[D66] De Northites over Ta-Nehisi Coates 'Between the World and Me'
J.N.
jugg at ziggo.nl
Tue Oct 18 14:33:21 CEST 2016
Between the World and Me by Ta-Nehisi Coates: The dystopian vision of
racial politics
By Tom Eley and David Walsh
15 October 2016
African-American journalist Ta-Nehisi Coates’s Between the World and Me,
written in the form of an extended letter to the author’s adolescent
son, was published in July 2015. It quickly earned Coates a reputation
within the political and media establishment as one of the country’s
leading commentators on race.
Even before the book’s official release, the New York Times and the New
Yorker hailed Coates’s work as a landmark literary event. A.O. Scott of
the Times called it “essential, like water or air.” The praise and
claims for the slim volume are wildly exaggerated.
Less than a month after the book’s release, President Barack Obama,
having met with Coates in the White House on two occasions, announced
that Between the World and Me was on his summer reading list. The book
won the National Book Award and Coates was given a $625,000 MacArthur
“genius grant.” The book is now widely assigned on college campuses as
one of the authoritative texts on race relations in America.
Prior to the publication of Between the World and Me, Coates was best
known for a lengthy essay in the Atlantic, where he serves as national
correspondent, titled “The Case for Reparations.” The essay argues that
African-Americans should receive some form of repayment for slavery, Jim
Crow segregation and the confinement of a large proportion of blacks to
urban ghettos in the 20th century.
The new book extends the approach of his earlier writings. It contends
that “white America” continues to deny Coates and his son, and all black
people, “the right to secure and govern our own bodies.” Whether through
the violence of the slavemaster or the policeman’s truncheon, black
Americans have always been in physical danger, and have often, quite
reasonably therefore, been in fear for their lives. Moreover, the
current oppressors “are merely men enforcing the whims of our country,
correctly interpreting its heritage and legacy.”

(Pictures paired with source code)

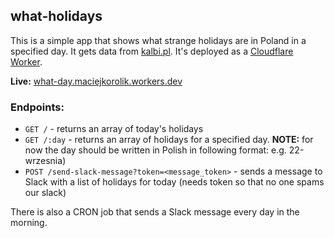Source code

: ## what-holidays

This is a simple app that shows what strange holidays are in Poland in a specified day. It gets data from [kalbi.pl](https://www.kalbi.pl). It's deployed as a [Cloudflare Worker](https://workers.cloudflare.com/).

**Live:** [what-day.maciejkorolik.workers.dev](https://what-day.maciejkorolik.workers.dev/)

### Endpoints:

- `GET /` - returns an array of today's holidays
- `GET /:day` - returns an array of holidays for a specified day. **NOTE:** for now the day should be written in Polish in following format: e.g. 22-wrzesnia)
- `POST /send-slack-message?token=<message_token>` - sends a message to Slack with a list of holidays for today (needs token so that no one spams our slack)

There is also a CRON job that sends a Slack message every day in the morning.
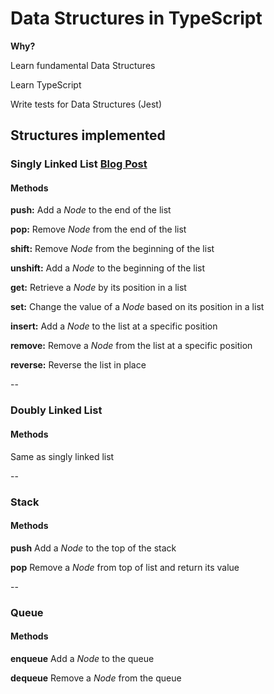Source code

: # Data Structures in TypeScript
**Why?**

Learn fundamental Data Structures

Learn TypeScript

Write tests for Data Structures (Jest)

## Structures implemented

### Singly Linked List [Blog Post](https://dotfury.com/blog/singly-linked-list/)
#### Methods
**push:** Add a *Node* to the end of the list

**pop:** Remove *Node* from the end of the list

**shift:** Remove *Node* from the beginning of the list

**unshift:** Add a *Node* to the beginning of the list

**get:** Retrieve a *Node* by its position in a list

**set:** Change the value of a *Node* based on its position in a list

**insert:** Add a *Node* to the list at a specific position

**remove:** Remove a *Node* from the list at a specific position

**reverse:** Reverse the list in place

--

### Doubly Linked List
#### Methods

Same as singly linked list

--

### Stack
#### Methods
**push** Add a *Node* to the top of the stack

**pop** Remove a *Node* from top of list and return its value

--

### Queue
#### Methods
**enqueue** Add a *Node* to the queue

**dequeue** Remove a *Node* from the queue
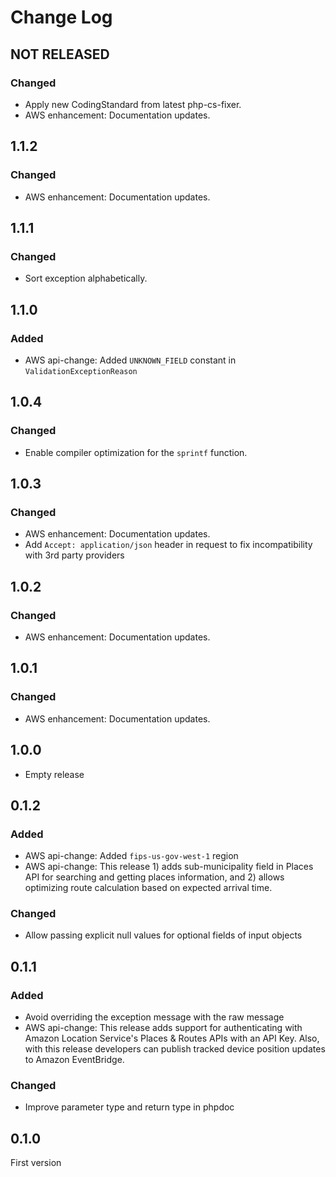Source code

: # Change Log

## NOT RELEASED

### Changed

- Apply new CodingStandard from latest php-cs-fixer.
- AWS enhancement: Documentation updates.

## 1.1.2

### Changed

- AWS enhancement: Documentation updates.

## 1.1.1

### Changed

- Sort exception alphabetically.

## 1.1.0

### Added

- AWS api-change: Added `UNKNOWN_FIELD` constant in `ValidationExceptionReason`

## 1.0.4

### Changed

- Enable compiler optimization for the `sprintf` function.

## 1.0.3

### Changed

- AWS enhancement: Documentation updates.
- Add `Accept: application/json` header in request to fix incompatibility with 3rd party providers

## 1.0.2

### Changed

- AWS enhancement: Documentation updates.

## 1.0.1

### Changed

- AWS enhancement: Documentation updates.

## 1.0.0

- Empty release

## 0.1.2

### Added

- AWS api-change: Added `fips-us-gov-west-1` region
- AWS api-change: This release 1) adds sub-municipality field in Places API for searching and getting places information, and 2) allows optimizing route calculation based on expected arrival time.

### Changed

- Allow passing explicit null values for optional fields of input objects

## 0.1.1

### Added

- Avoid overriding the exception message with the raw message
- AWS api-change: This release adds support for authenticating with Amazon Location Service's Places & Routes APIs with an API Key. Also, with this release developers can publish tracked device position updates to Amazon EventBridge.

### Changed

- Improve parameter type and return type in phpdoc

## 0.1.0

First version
==
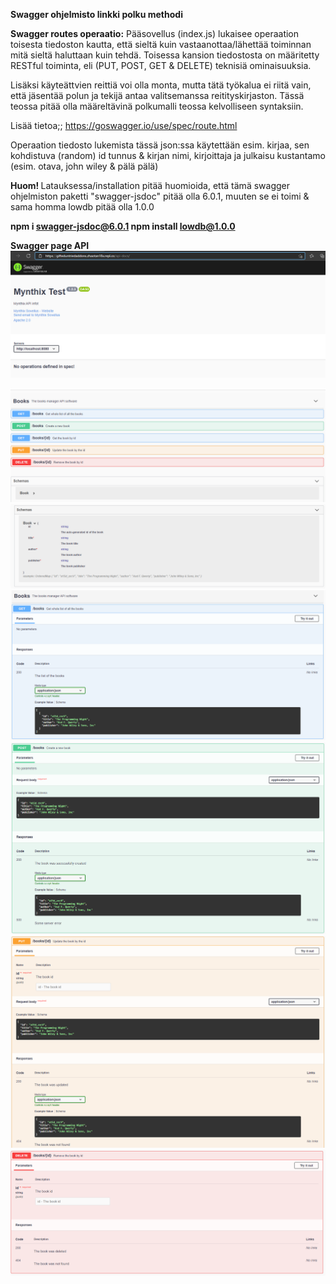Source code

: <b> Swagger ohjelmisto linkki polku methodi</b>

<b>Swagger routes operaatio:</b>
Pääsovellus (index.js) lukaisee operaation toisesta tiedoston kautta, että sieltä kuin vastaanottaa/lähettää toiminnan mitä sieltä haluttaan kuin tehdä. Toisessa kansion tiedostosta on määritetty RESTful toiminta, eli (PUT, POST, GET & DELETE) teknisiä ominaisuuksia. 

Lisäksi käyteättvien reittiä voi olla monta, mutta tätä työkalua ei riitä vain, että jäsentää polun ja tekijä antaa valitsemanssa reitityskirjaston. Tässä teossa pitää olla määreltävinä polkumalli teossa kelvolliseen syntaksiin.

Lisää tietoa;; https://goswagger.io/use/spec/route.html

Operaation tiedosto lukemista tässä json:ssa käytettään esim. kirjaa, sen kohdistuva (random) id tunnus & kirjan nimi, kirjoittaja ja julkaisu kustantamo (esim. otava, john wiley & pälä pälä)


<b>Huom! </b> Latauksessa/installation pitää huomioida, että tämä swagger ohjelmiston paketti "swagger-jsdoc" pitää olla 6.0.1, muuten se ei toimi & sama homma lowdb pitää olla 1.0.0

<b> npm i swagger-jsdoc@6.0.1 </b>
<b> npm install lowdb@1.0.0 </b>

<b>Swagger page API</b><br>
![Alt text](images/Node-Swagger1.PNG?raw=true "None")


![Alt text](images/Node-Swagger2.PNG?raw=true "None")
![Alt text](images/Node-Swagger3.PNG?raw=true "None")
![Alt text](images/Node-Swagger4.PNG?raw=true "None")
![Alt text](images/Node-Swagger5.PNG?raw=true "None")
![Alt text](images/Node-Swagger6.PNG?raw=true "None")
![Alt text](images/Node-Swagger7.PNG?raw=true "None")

Brief:
Proceed with the review of Between the World and Me, picking up after its final sentence.

Answer box:
Coates spices his arguments with doses of postmodernism, referring
throughout the book to violence against “the black body,” which, he
repeatedly warns, endangers his son and could entrap him in the
“carceral state.” The focus on “violence to the body” and prison
punishment, and their presentation as independent of class oppression,
reveals the unhappy influence of the French postmodernist philosopher
Michel Foucault. Foucault rejected the Enlightenment, holding it
responsible for developing new methods of “discipline” and control.
During the course of his extended letter, Coates recounts something of
his childhood in Baltimore, his years at Howard University in
Washington, DC, his eventual move to New York City and, briefly, his
experiences in France.
Coates portrays himself at an early age as a naïve, adolescent admirer
of Malcolm X, the militant black leader assassinated in 1965. Speaking
of his own outlook at this time, Coates writes that his “working
theory…held all black people as kings in exile, a nation of original men
severed from our original names and our majestic Nubian culture.”
At Howard University, however, various professors disabuse him of some
of this crude mythologizing: “Did black skin really convey nobility?
Always? Yes. What about the blacks who’d practiced slavery for millennia
and sold slaves across the Sahara and then across the sea? Victims of a
trick ,” and so forth.
In the end, Coates discovers not a unified and coherent “black”
tradition, “but instead factions, and factions within factions… I was
left with a brawl of ancestors, a herd of dissenters.” This points him
toward the need to “break with all Dreams, all the comforting myths of
Africa, of America, and everywhere,” a break that “would leave me only
with humanity in all its terribleness. And there was so much terrible
out there, even among us.”
Not surprisingly, this quasi-misanthropic, quasi-existentialist view
does not lead him out of the quagmire of petty-bourgeois racial
politics. At times, Coates hints that being “black” is not a racial
question, that “perhaps being named ‘black’ was just someone’s name for
being at the bottom, a human turned to object, object turned to pariah.”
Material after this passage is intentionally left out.